Billboards and commercial messages dominate the public space like never before. Are the efforts to reverse this trend signaling a movement?
In This
Space Available, filmmaker
Gwenaëlle Gobé says "yes!" Influenced by the writing of her father,
Marc Gobé (
Emotional Branding), this new director brings energy and urgency to stories of people around the world fighting to reclaim their public spaces from visual pollution.
From 240 hours of film, 160 interviews, and visits to 11 countries on five continents, This Space Available charts a fascinating variety of struggles against unchecked advertising and suggests that more than aesthetics is at stake. If
Jacques Attali once called noise pollution an act of violence, is visual pollution also such an act? Should we also consider, as one
Mumbai resident says, "which classes of society can write their messages on the city and which classes of society are marginalized?"

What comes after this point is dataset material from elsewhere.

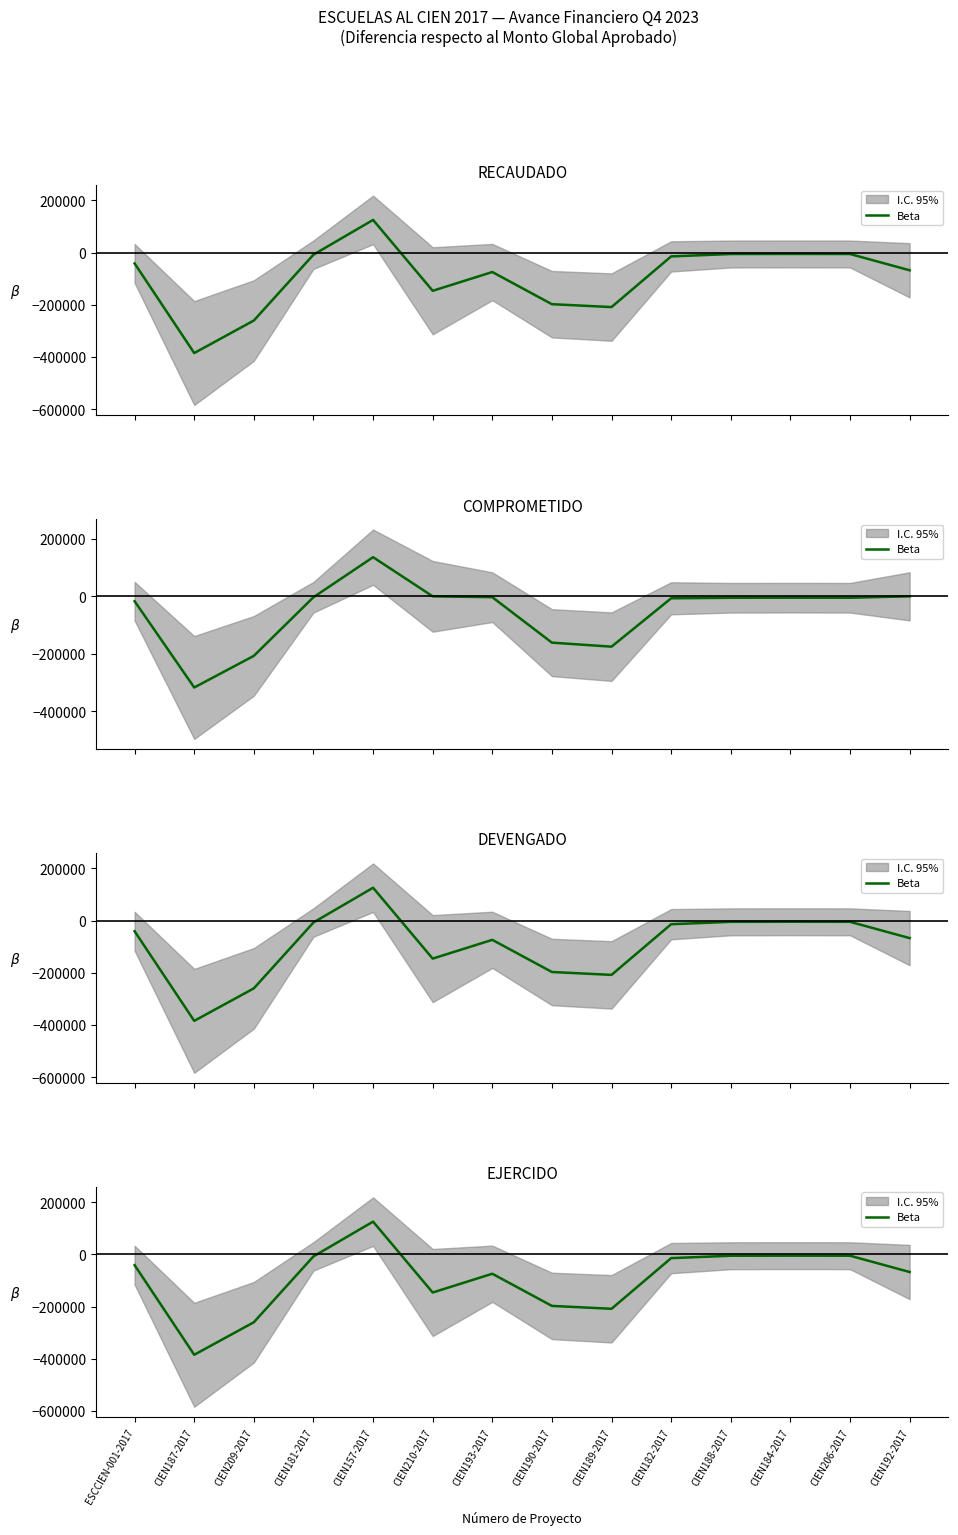

Is this an area chart (filled region under the line)?

No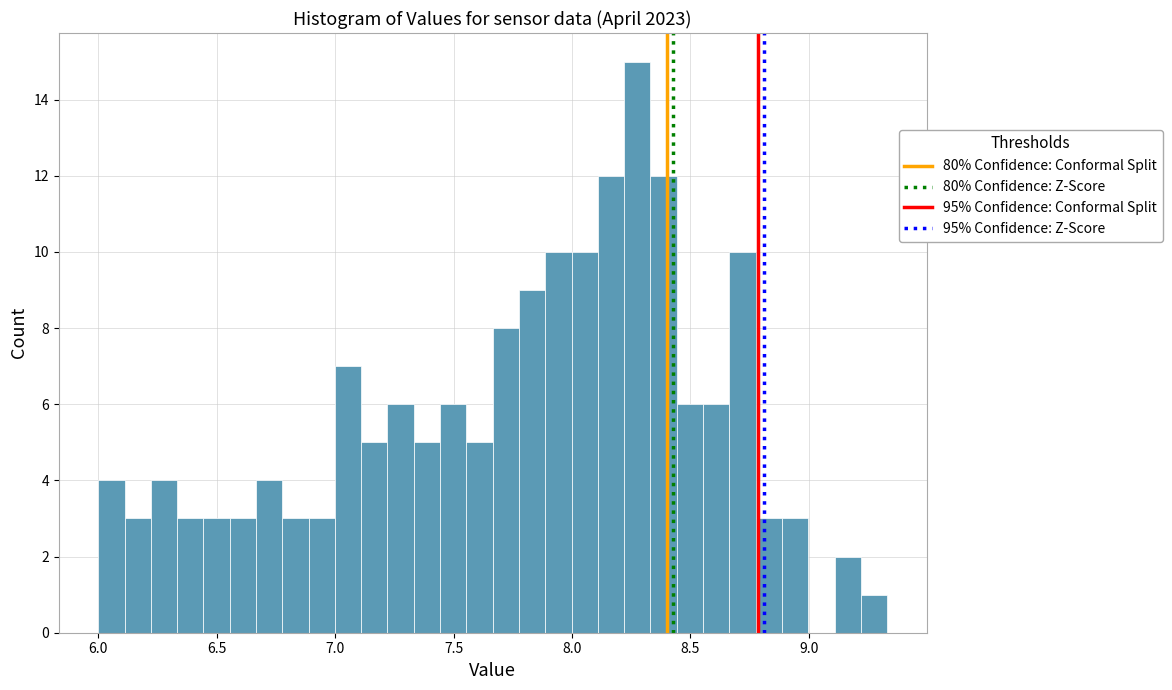

Around what value on the x-axis is the tallest bar? Give the approximate position of its centre, as read against the axis.

8.30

Gobé offers a canny generational analysis of visual pollution, laying blame not just with the advertising juggernaut but also an entire generation of
Baby Boomers whose consumption-based culture has implicated them in the environmental fallout. She argues that it's her generation left to do the cleaning up that is now leading the fight back.
But the filmmaker also recognizes the history and politics behind this fight.
Turning to such legislation as the
Highway Beautification Act of
1965, Gobé shows how the enforcement of this landmark law, designed to regulate outdoor advertising on
America's roadways, has steadily eroded. And today, public space activists like
Jordan Seiler faces harsh penalties for covering outdoor ads with art - while officials turn a blind eye to illegally erected billboards.
Still, the film strikes a hopeful tone. A standout interview features
Gilberto Kassab, the popular mayor of
Sao Paulo, who threw a stone into the quiet pond of the billboard industry by successfully banning outdoor media in his city - the eighth largest in the world. The move is not without precedent:
Houston's 1980 billboard ban was also a deliberate tactic to improve its flagging image, economic competitiveness, and quality of life
.
In the end, This Space Available challenges audiences to recognize that aesthetics and beauty go hand in hand with responsibility. Gobé asks "Why do brands continue to be allies with an industry that cuts down trees, hogs energy, and spends its profits in courts and statehouse lobbies, especially while younger consumers push for improved corporate citizenship?" And is everyone equally to blame for enabling the spread of visual pollution? And how can we support the humble individuals that have the courage to show that "it is" possible to reverse it?
The film navigates these issues without promoting a universal solution. Gobé instead weaves together stories reflecting diverse local responses to an increasingly global condition. This Space Available compels audiences to consider these stories long after the film ends, or at least to remember them each time we speed by a billboard.